- WHAT IS EXPECTED: The answer must be the data, repeated exactly.

- Data excerpts:
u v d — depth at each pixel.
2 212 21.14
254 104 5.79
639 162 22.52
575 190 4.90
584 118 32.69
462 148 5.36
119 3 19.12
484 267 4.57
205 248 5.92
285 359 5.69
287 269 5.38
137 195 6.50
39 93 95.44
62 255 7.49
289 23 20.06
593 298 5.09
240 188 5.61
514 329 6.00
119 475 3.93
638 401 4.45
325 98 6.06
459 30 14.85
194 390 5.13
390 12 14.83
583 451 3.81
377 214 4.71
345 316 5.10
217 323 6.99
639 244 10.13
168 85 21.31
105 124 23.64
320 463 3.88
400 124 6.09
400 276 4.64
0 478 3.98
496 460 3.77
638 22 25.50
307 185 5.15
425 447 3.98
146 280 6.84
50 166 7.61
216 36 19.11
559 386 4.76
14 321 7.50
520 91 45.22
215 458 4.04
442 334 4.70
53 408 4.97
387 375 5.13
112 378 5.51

- FINISHED TASK:
u v d — depth at each pixel.
2 212 21.14
254 104 5.79
639 162 22.52
575 190 4.90
584 118 32.69
462 148 5.36
119 3 19.12
484 267 4.57
205 248 5.92
285 359 5.69
287 269 5.38
137 195 6.50
39 93 95.44
62 255 7.49
289 23 20.06
593 298 5.09
240 188 5.61
514 329 6.00
119 475 3.93
638 401 4.45
325 98 6.06
459 30 14.85
194 390 5.13
390 12 14.83
583 451 3.81
377 214 4.71
345 316 5.10
217 323 6.99
639 244 10.13
168 85 21.31
105 124 23.64
320 463 3.88
400 124 6.09
400 276 4.64
0 478 3.98
496 460 3.77
638 22 25.50
307 185 5.15
425 447 3.98
146 280 6.84
50 166 7.61
216 36 19.11
559 386 4.76
14 321 7.50
520 91 45.22
215 458 4.04
442 334 4.70
53 408 4.97
387 375 5.13
112 378 5.51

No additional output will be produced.